Are We On The Final Crest?
On the eerie feeling of watching civilizations do what civilizations do
The eerie feeling of calm before a storm. Sunshine, yet freezing. Warm on the inside. Cold on the outside.
I sip my coffee.
Wet, slushy snow falls from a tree branch. I hear a light thud.
Everything out my Uncle’s window looks like it’s been dusted with powdered sugar. Morning sunlight filters through the trees. It’s beautiful.
This moment seems so ordinary. A forest hibernating through winter. Nature being nature—timeless.
Yet the news headlines—AI disruption, political authoritarianism, climate destabilization, hegemonic shifts in global order—seem extraordinary.
But are they?
The Ordinary Apocalypse
Perhaps these human matters are also ordinary?
Is this not the same story we’ve been reliving for generations: civilization develops powerful new technologies without the wisdom to wield them properly, and catastrophe or war ensues; empires rise to glory and collapse in vain; totalitarian governments overreach and contract or get overthrown; societies exceed their environmental carrying capacity and dissolve into famine, drought, and anarchy…
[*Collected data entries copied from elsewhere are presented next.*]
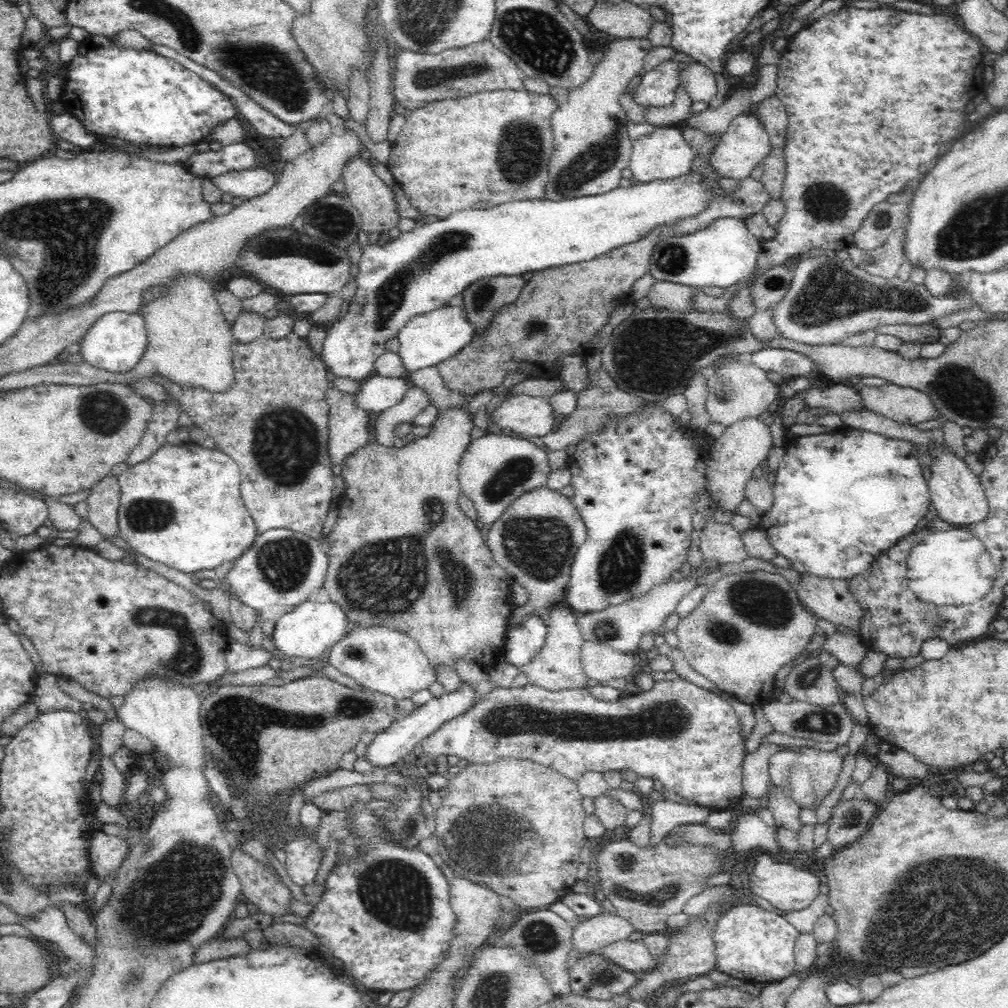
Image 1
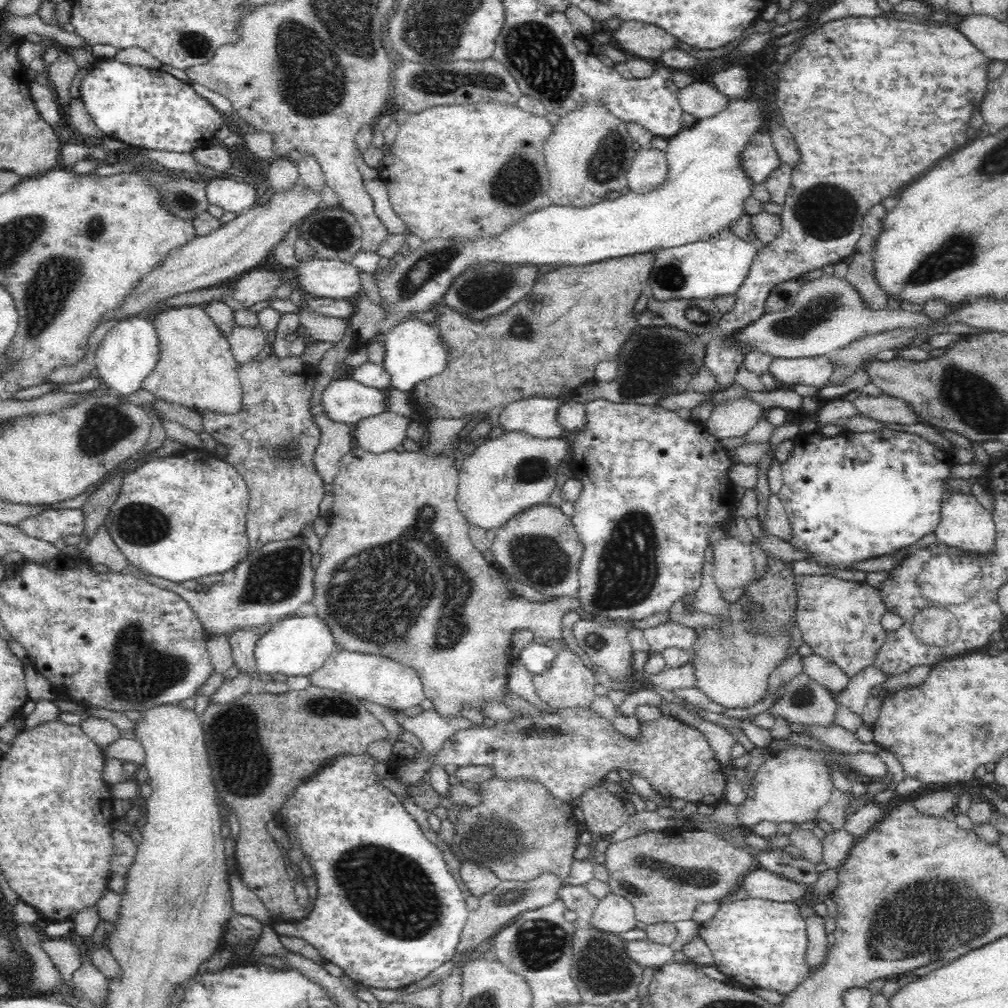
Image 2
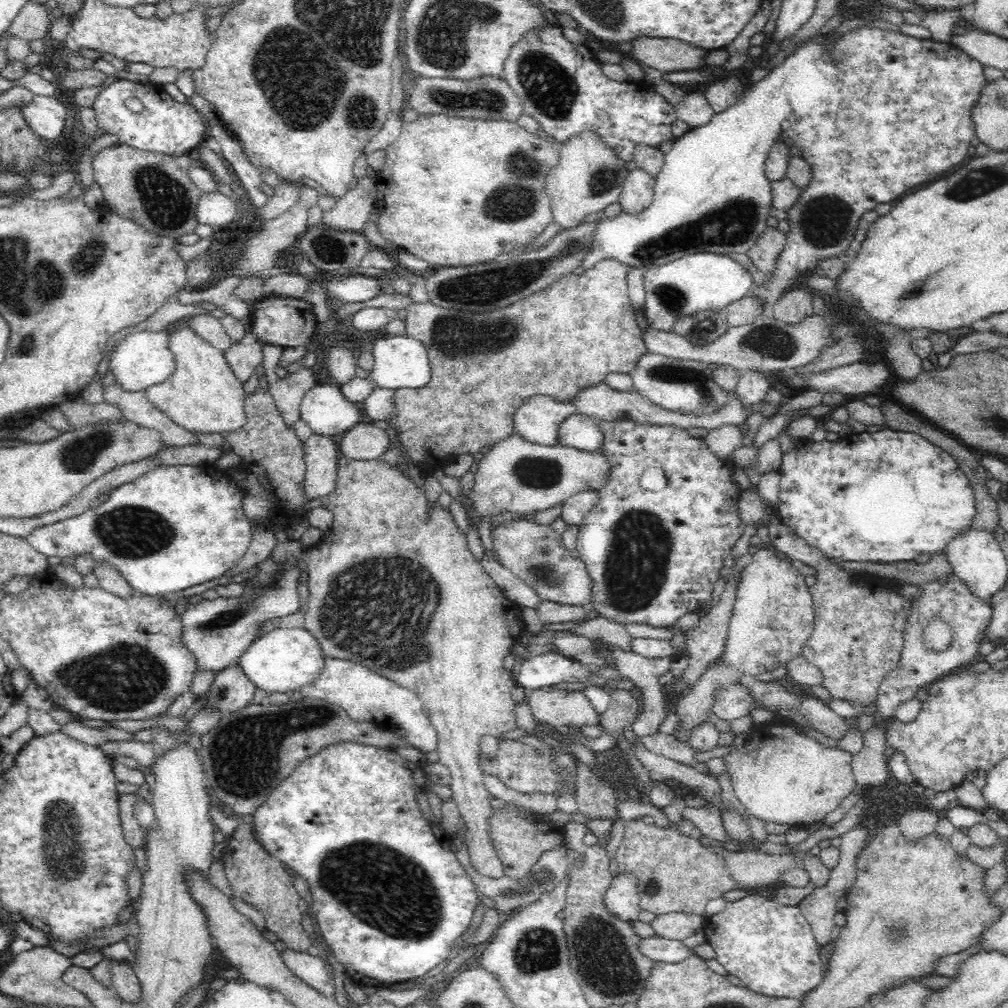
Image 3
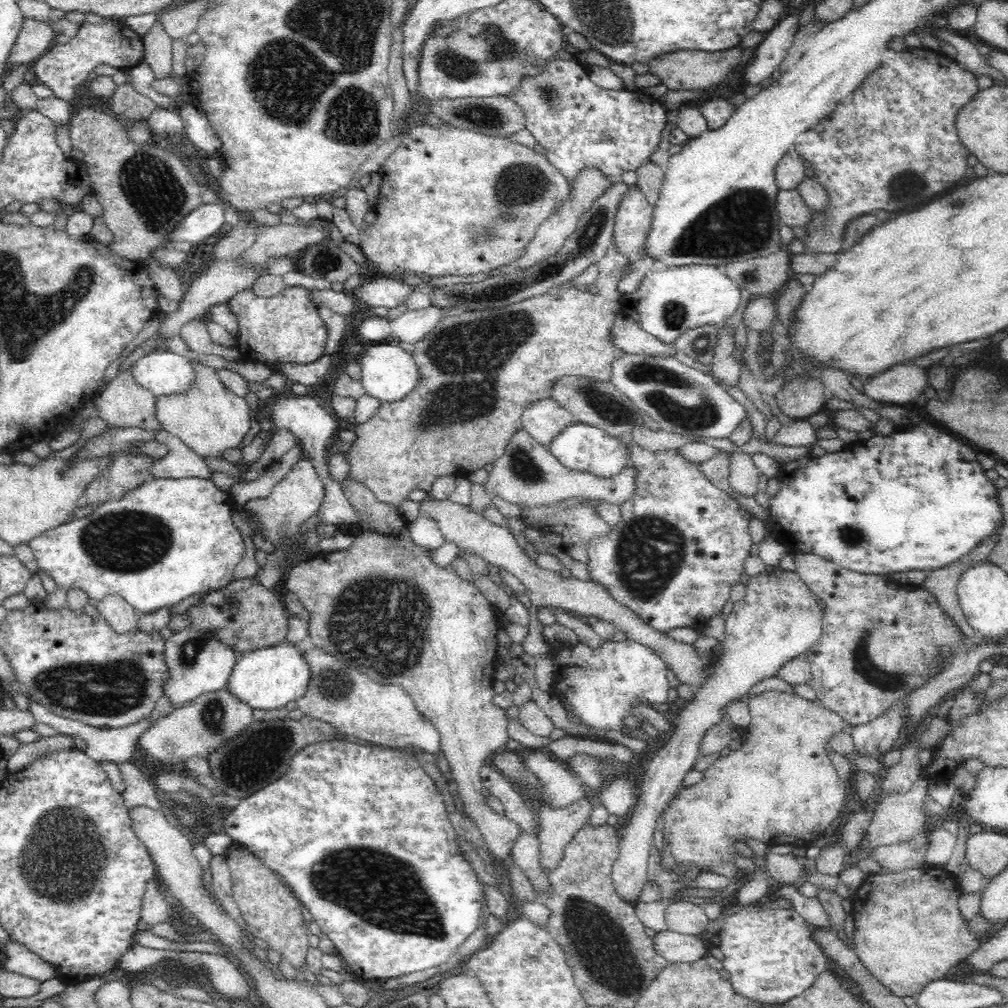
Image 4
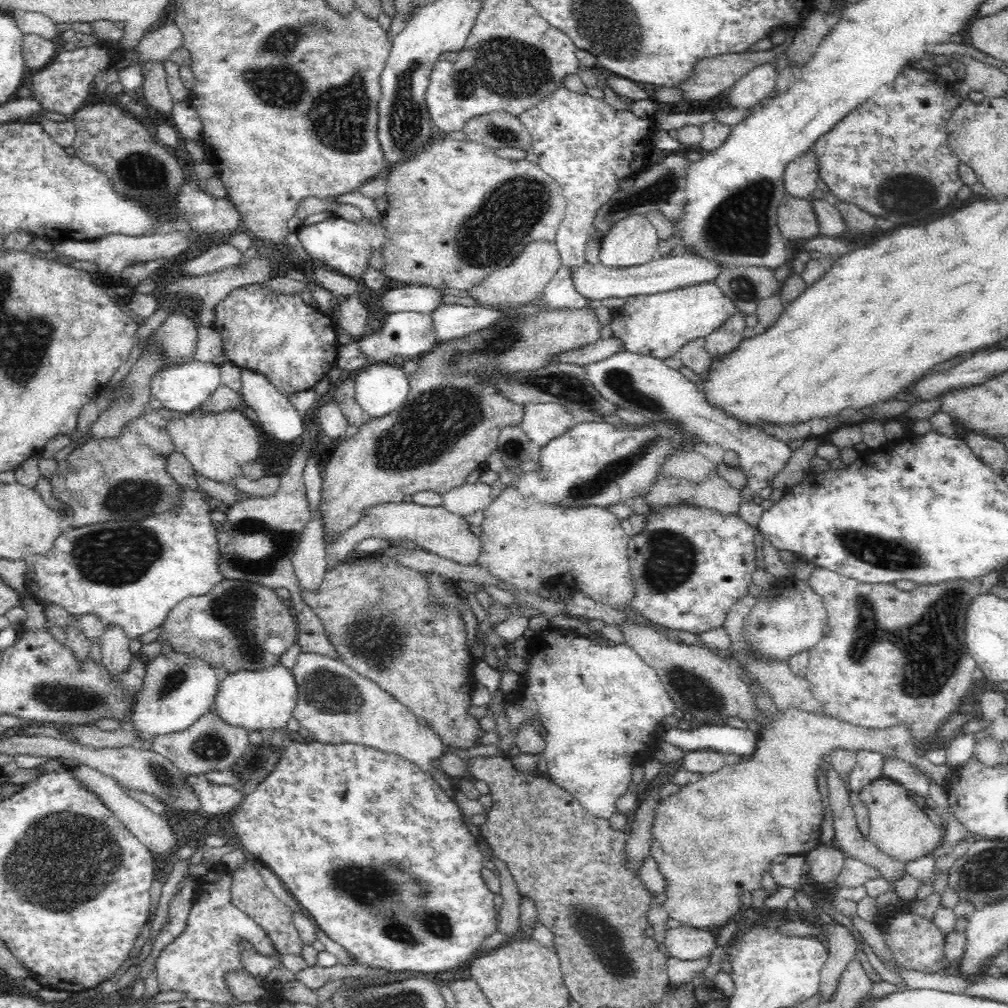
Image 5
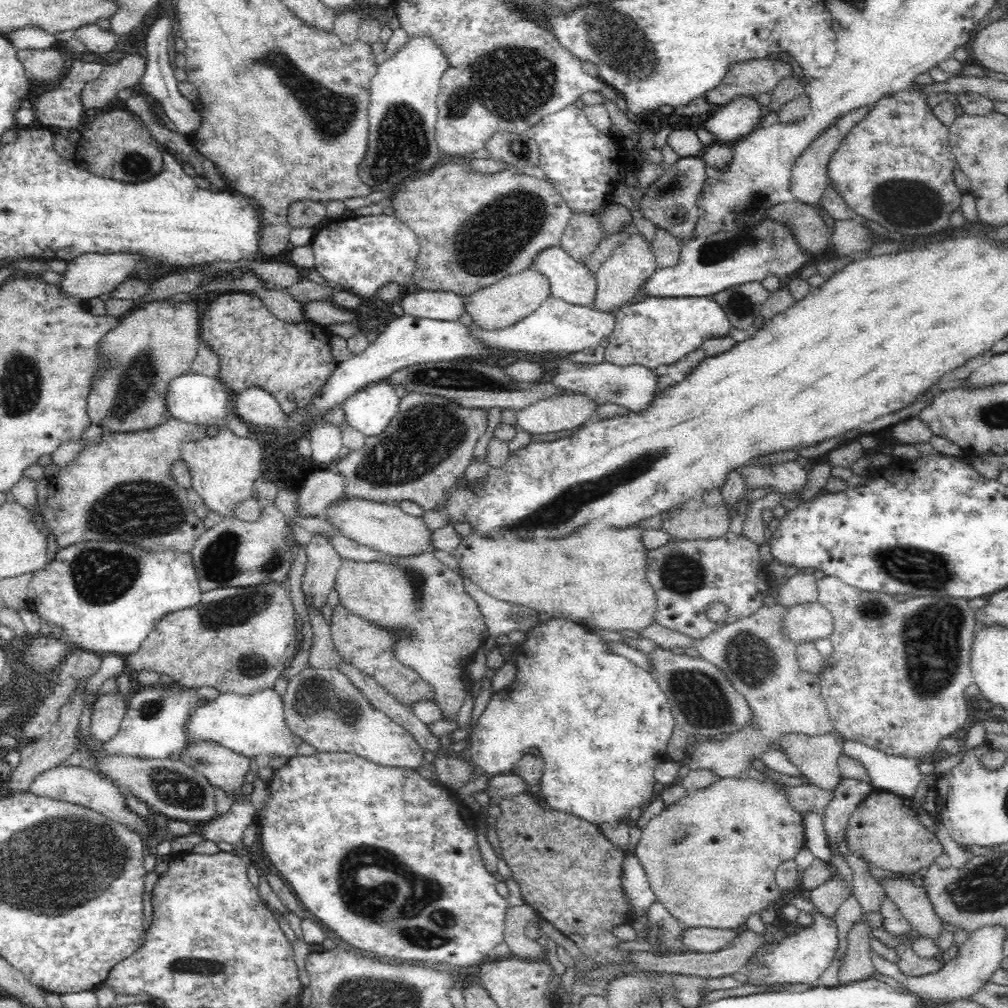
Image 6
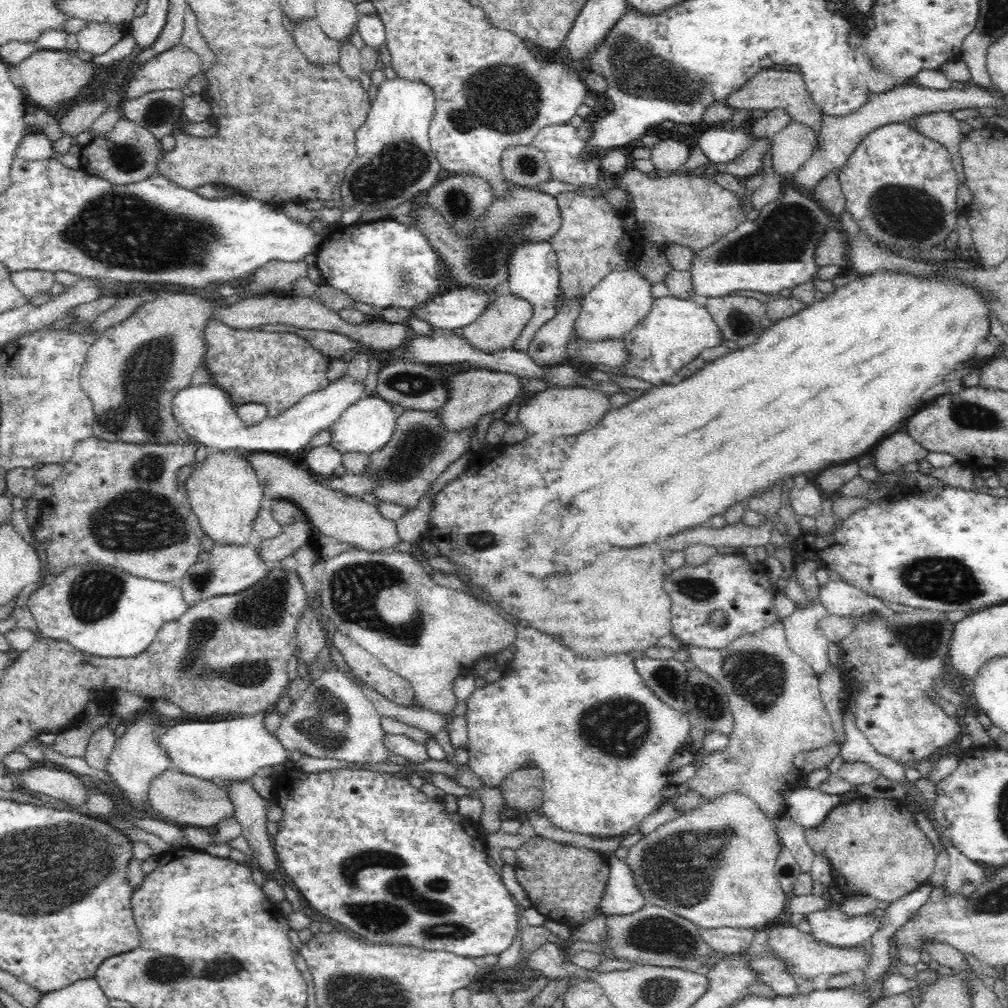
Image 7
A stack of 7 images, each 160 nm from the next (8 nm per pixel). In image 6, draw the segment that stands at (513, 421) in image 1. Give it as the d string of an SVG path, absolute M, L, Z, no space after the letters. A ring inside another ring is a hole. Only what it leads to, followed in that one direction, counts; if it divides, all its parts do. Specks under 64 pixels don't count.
M581 394L540 400L516 413L518 426L529 434L550 434L578 428L596 417L596 404Z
The cycle repeats on new land with new leaders and new constitutions—The plotline is the same.
I’m not a doomsdayer. I’m a realist. A tragic optimist.
I don’t know what is to come. But it is hard to watch this moment in history and not think to myself, there’s a pattern here.
Life expands and contracts. Breath rises and falls. Nature summers and winters. Everything decays. Nothing goes up forever.
Yet when our entire society and psychological safety are built on a predictable tomorrow, it’s hard to accept that tomorrow might not be like yesterday, or last year, or the last decade.
It’s hard to believe that everything we’ve come to rely on is fragile, precarious, and unsustainable.
Can we stomach a new reality? One we don’t yet have maps for?
We Were Built for Predictable Tomorrows
Our brains will struggle. Our nervous system wants safe, reliable defaults.
“Predict to control” is the operating system of the ego. Our protective personality thrives on simulating the future based on past data. That data may no longer be relevant.
The mismatch will hurt. It always does. The initial plunge of a rollercoaster is the most jarring.
Even if you were expecting it, even if you could see it coming, even if you warned others to prepare, you cannot prevent the sickness from seizing your body.
Is this what I’m sensing?
The subtle feeling like we’re cresting our final crest.
From here it’s a series of drops.
To where?
For who?
What the Trees Already Know
The trees will remain.
Steady. Resilient. Teachers.
Indifferent? I don’t think so.
Wisely watching the folly of humans.
Maybe they will tell jokes about us. Branches whispering in the wind:
“What’s the sound of human civilization collapsing when no one is around to hear it?”